Roast Sonoma Duck Rubbed with Holiday Spices atop Almond & Fig Farro
Pair with Geyserville
Treat yourself to the amazing flavors of roast duck. Highlighted with exotic five spice & the deep, earthy vibe of figs and farro.
Yield: Serves 6-8
Active Time: 45 minutes
Total Time: 3 hours
- 1 duck (roughly 3lbs)
- sea salt
- freshly ground black pepper
- 2 heaped teaspoons of five-spice powder
- 1 tangerine
- 6 fresh bay leaves
- 1 bulb of garlic, halved across the middle
- 2 carrots, trimmed and sliced
- 2 red onions, peeled and sliced
- 3 tablespoons all-purpose flour
- 1/2 cup Marsala wine
- 4 cups low sodium, organic chicken broth
- 2 cups water
- 2/3 cup uncooked farro
- 1 (3-inch) cinnamon stick
- 1 ½ tablespoons olive oil, divided
- 3/4 cup minced onion
- 1 garlic clove, minced
- 1/2 cup chopped dried figs
- 1/4 cup chopped fresh flat-leaf parsley
- 1 ¼ teaspoons kosher salt, divided
- 3/4 teaspoon freshly ground black pepper, divided
- 2 to 3 tablespoons sherry vinegar
- 1/8 teaspoon ground allspice
- 1/8 teaspoon ground cloves
- 2 to 3 tablespoons extra virgin olive oil
- Remove any excess fat from the inside cavity of the duck. Then, using a sharp knife, carefully score the breast and legs all over in crisscross fashion, roughly 1cm apart.

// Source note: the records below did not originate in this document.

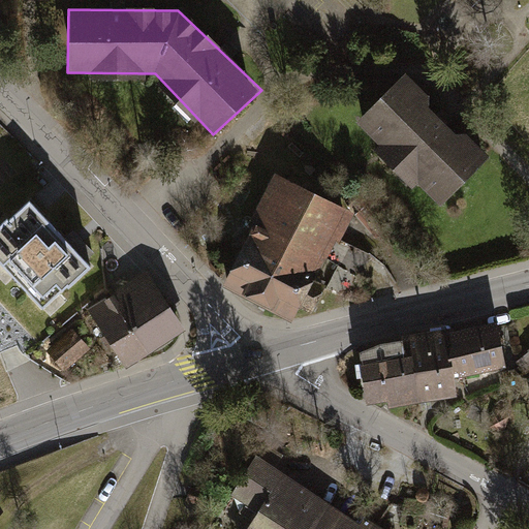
[(487,162),(397,72),(349,120),(438,210),(487,162)]
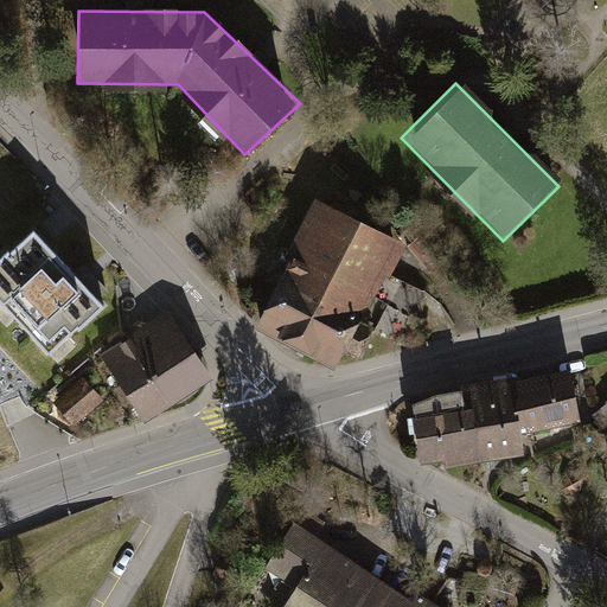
[(406,243),(314,197),(254,327),(330,368),(333,369),(406,243)]
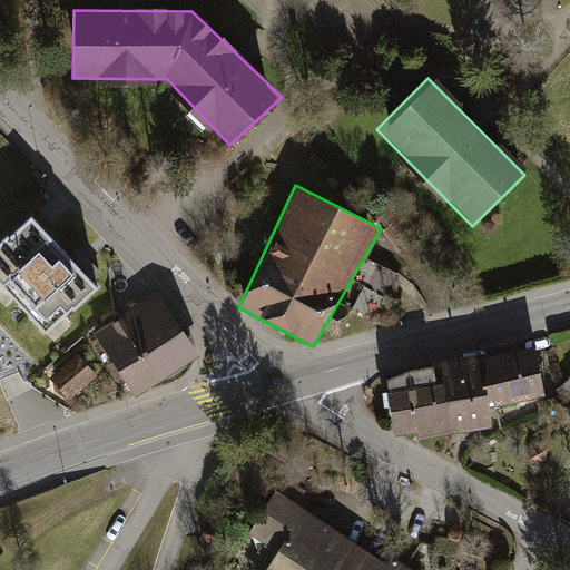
[(0,277),(51,333),(100,286),(32,214),(0,243),(0,277)]
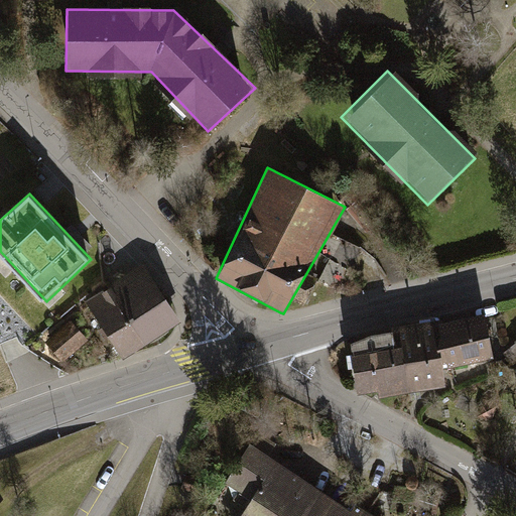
[(121,356),(176,320),(141,265),(86,300),(121,356)]
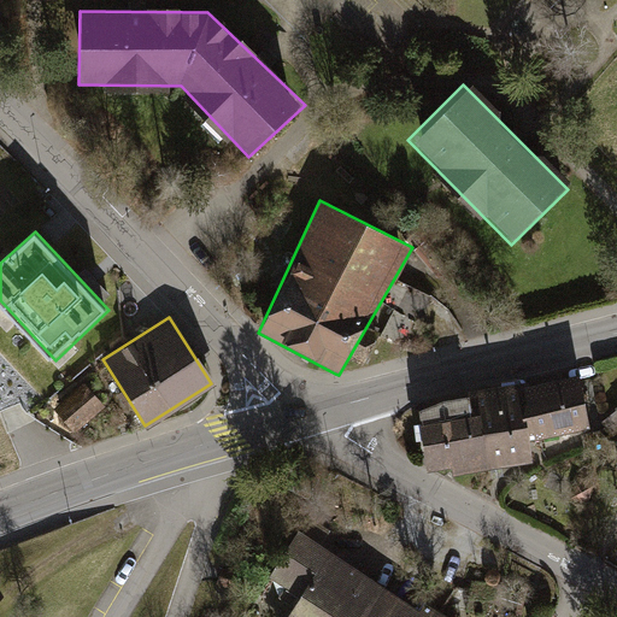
[(528,435),(588,427),(581,374),(474,389),(477,411),(418,419),(425,465),(452,462),(453,472),(532,460),(528,435)]
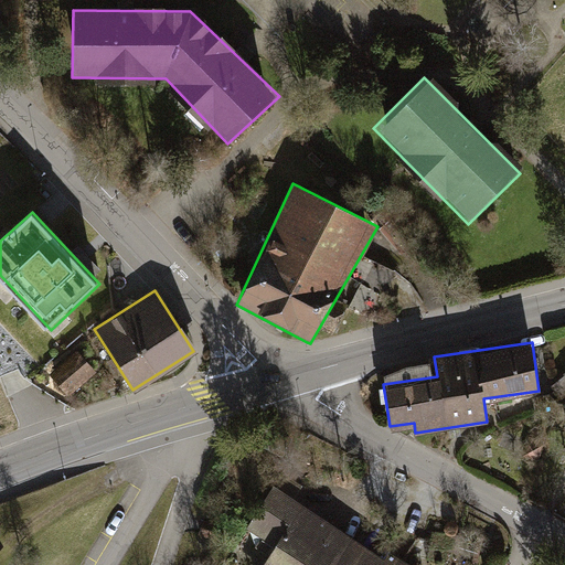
[(68,384),(97,374),(88,352),(61,362),(68,384)]
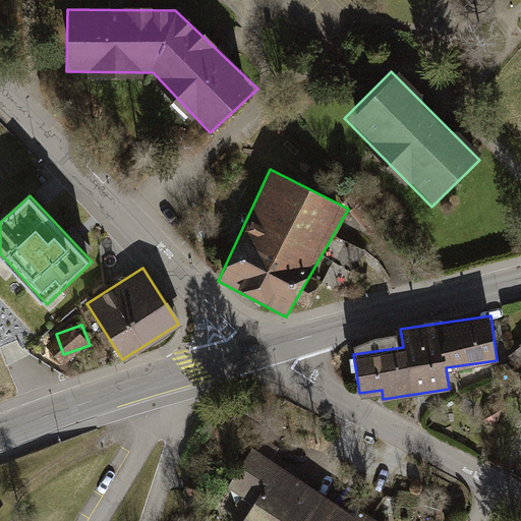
[(514,371),(520,365),(520,346),(508,356),(512,361),(509,363),(514,371)]
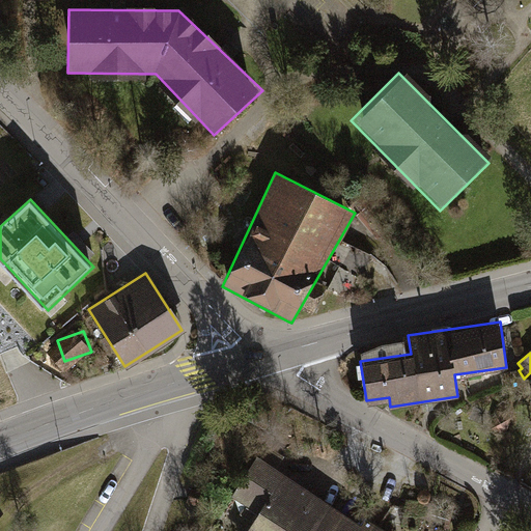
[(365,529),(259,459),(231,502),(256,519),(248,530),(385,530),(370,521),(365,529)]
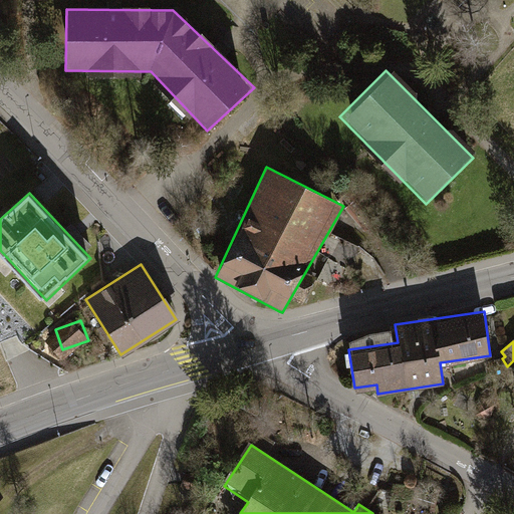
All buildings are outlined.
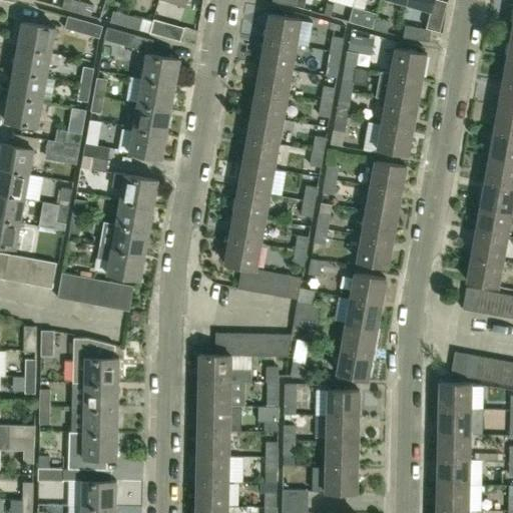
[(75,0),(63,0),(62,8),(76,12),(79,1),(75,0)]
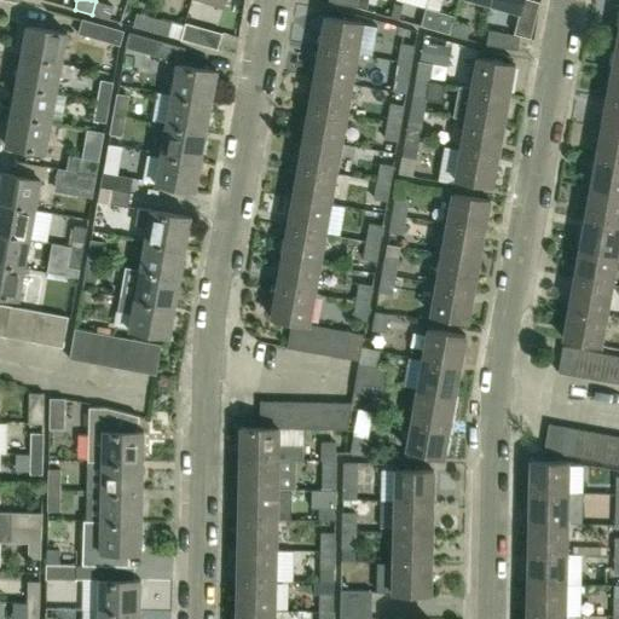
[(491,0),(491,1),(492,1),(521,10),(524,0),(491,0)]
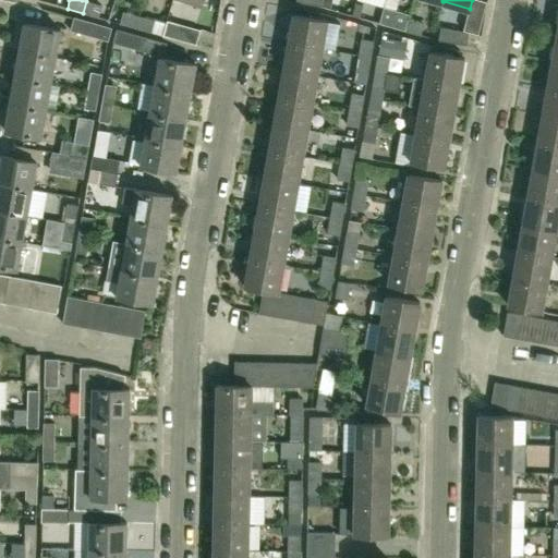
[(86,1),(83,13),(98,17),(101,5),(86,1)]
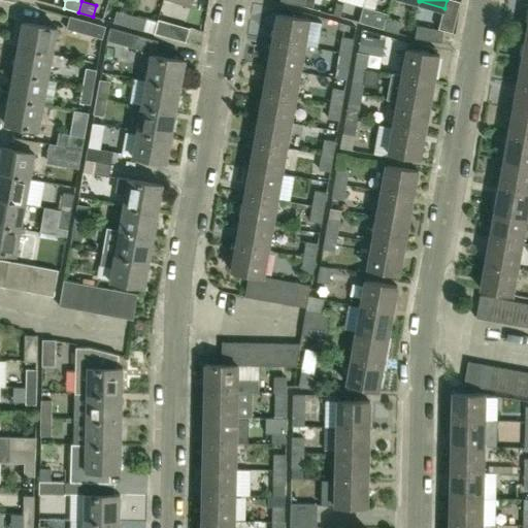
[(353,6),(338,2),(334,14),(350,19),(353,6)]
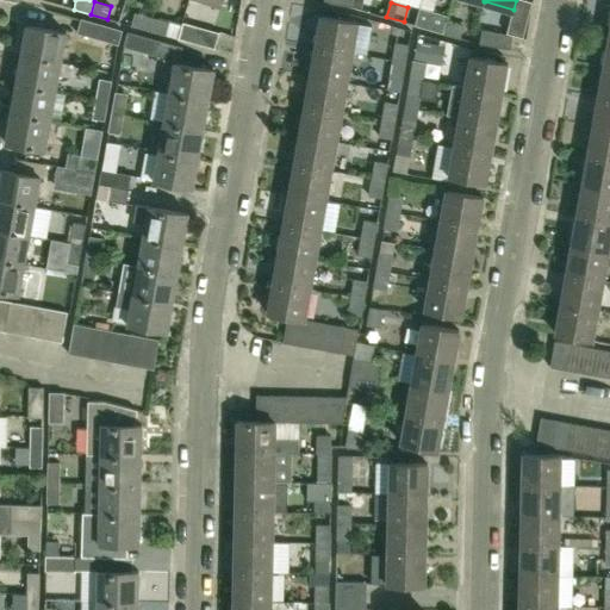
[(135,13),(131,25),(149,30),(153,18),(135,13)]
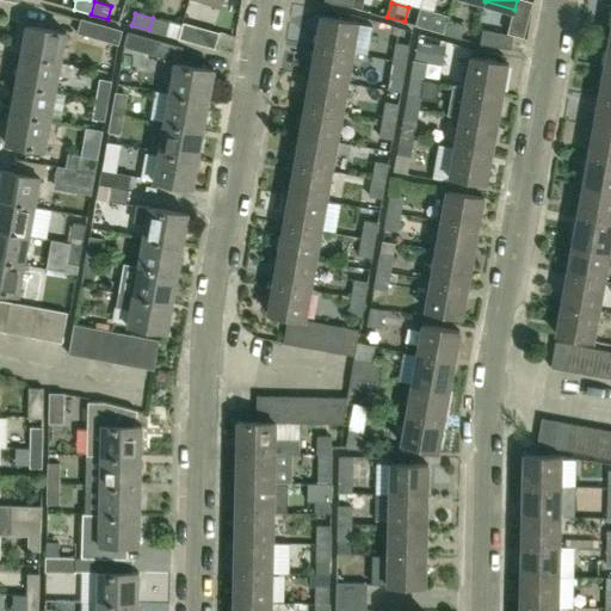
[(445,34),(449,20),(430,14),(427,28),(445,34)]
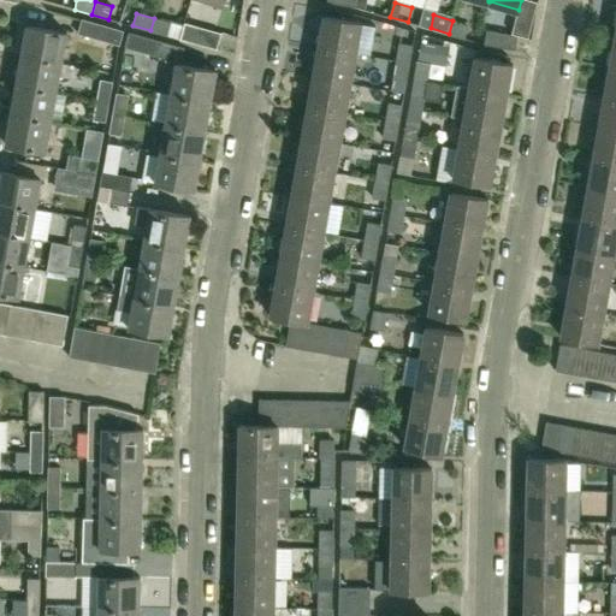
[(326,16),(320,47),(357,53),(363,22),(326,16)]
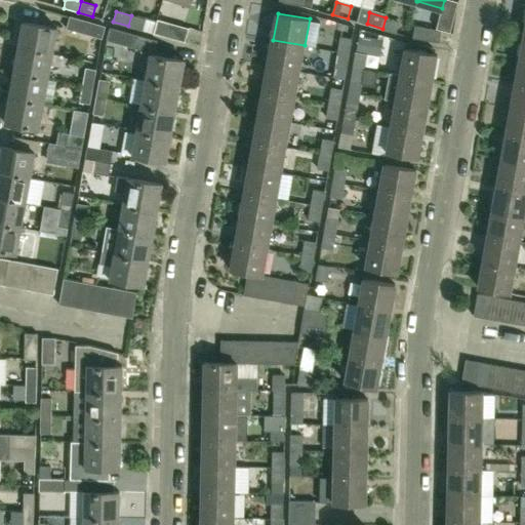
[(103,39),(106,26),(70,15),(66,29),(103,39)]
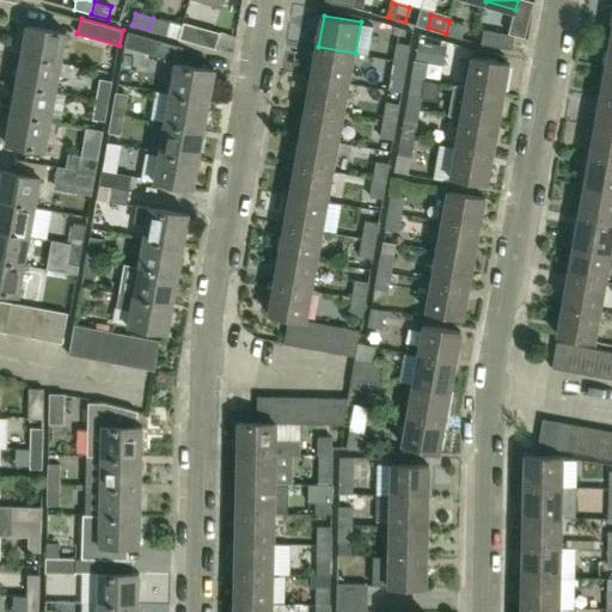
[(153,18),(150,30),(166,35),(170,23),(153,18)]
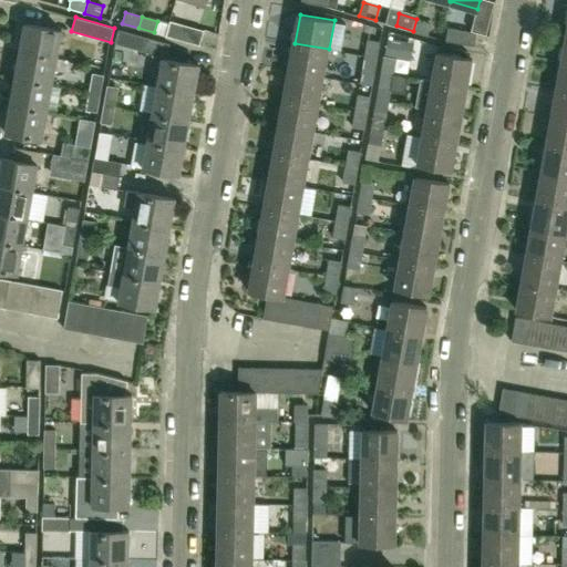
[(431,22),(416,19),(413,31),(429,35),(431,22)]
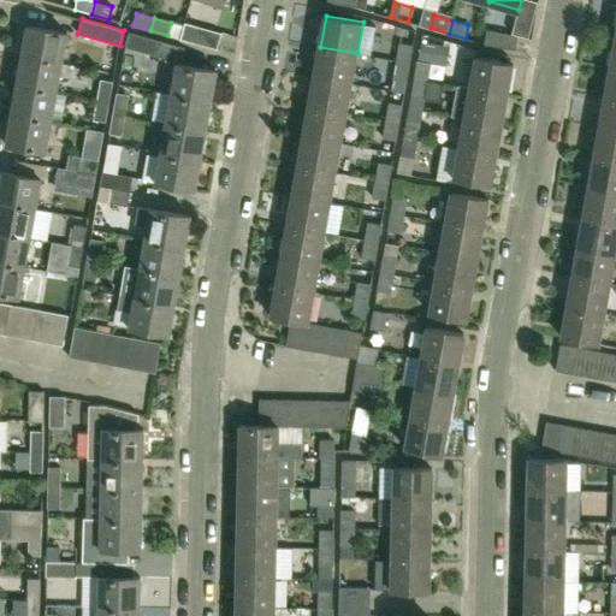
[(189,41),(194,25),(184,22),(181,39),(189,41)]
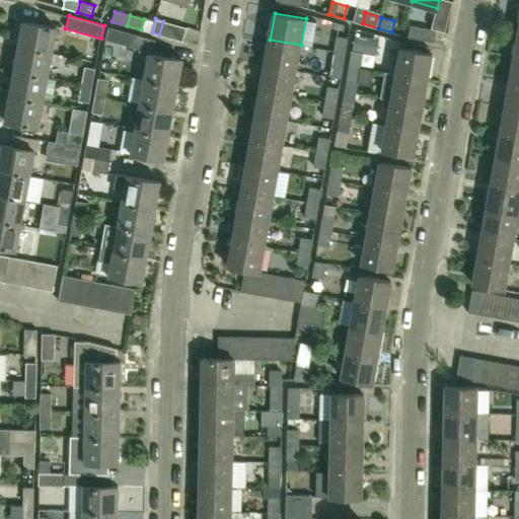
[(22,22),(18,47),(52,53),(57,27),(22,22)]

- Season the duck with salt, pepper and the five-spice, rubbing all over so the flavor is fully and absolutely absorbed.
- Halve the tangerine and place it into the cavity along with the bay leaves.
- Place the duck in a medium-sized roasting tray, cook at 350 degrees for approximately 1 hour and 20 minutes.
- Remove the duck from the oven and drizzle the vegetables with some of the fat from the tray and then toss to coat.
- Lift the duck, scatter the garlic, carrots and onions into the tray and set the duck back on top. Cook for another 40 minutes, or until the duck is crisp and the meat falls away from the bone easily.
- To make the gravy, remove the duck from the tray of roasted vegetables and set aside.
- Add the flour to the broken-down vegetables and mash everything together with a potato masher, scraping up all of the bits from the bottom of the pan.
- Place the pan over medium-high heat and pour in the Marsala, stirring well and allowing the alcohol to cook off for a minute or two.
- Add the chicken stock, then bring to a boil and reduce to a simmer for approximately 15 minutes, or until thickened and reduced.
- Strain through a sieve, skim away any fat from the surface, and season to taste with salt and pepper.
- Combine the water, farro and cinnamon stick in a saucepan and bring to a boil. Cover and simmer 20 minutes or until tender. Drain; discard cinnamon stick.
- Heat 1 ½ teaspoons olive oil in a medium skillet over medium heat. Add the onion and sauté for 6 minutes or until tender. Add the garlic and sauté for 1 minute longer, stirring constantly.
- Combine the cooked farro, onion mixture, figs, parsley, 1/2 teaspoon salt, 1/4 teaspoon pepper, and the next 4 ingredients in a medium bowl. Finish with the extra virgin olive oil.
- Shred the duck legs and carve the breast, then serve with a boat of gravy, and the fig-almond farro.